_Passage given_.
↓↓↓

5 Strength functions and lattice operations – Proof of Theorem 2

In order to prove Theorem 2, first we have to recall Ando’s theorem on the existence of the infimum in \(\textbf{B}_+(\mathcal {H})\). He showed in [3] that the infimum of A and B exists in \(\textbf{B}_+(\mathcal {H})\) if and only if the generalized shorts [A]B and [B]A are comparable, that is, \([A]B\le [B]A\) of \([B]A\le [A]B\) (and the infimum is the smaller one).

↑↑↑

_Raw data_.
↓↓↓

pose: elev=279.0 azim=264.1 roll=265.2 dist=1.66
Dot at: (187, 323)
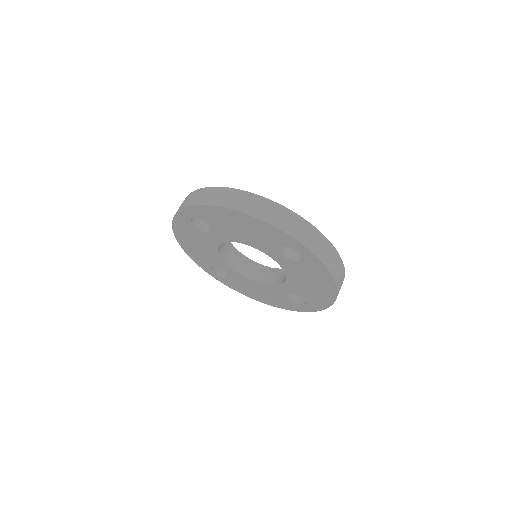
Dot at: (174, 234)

↑↑↑

_Set problem 1_.
For each statement, say whether the excerpt about Ando's theorem agrees with it. Answer yes or no and quote the words that decide it.
(a) Ando's result concerns the existence of the infimum in \(\textbf{B}_+(\mathcal {H})\).
(b) The infimum of A and B exists even when the generalized shorts [A]B and [B]A are not comparable.
(c) When the infimum exists, it is the larger of the two generalized shorts.
_Set problem 2_.
Answer these questions from the excerpt about Ando's theorem.
(a) Which theorem does the section heading say is being proved?
(b) In which reference did Ando show his result?
(c) Which two generalized shorts must be comparable?
_Set problem 3_.
Carry the excerpt about Ando's theorem forward from its last sentence.
The listing plays no part in what is asked here.

_Reply 1_.
(a) Yes: "Ando’s theorem on the existence of the infimum in \(\textbf{B}_+(\mathcal {H})\)"
(b) No: "if and only if the generalized shorts [A]B and [B]A are comparable"
(c) No: "(and the infimum is the smaller one)"

_Reply 2_.
(a) Theorem 2
(b) [3]
(c) [A]B and [B]A

_Reply 3_.
Recall that if \(\mathcal {H}\) is finite-dimensional, then every linear subspace is closed, so we can use Theorem 1 to calculate strength functions. In this case, \(f_{[B]A}=f_A\cdot \mathbbm {1}_{ran{B}}\). But \(f_A\) vanishes outside \(\textrm{ran}A^{1/2}=\textrm{ran}A\), so \(f_{[B]A}=f_A\cdot \mathbbm {1}_{\textrm{ran}A\cap \textrm{ran}B}\). And similarly, \(f_{[A]B}=f_B\cdot \mathbbm {1}_{\textrm{ran}A\cap \textrm{ran}B}\). So Ando’s theorem says that the infimum of A and B exists if and only if the strength functions \(f_A\) and \(f_B\) are comparable on \(\textrm{ran}A\cap \textrm{ran}B\).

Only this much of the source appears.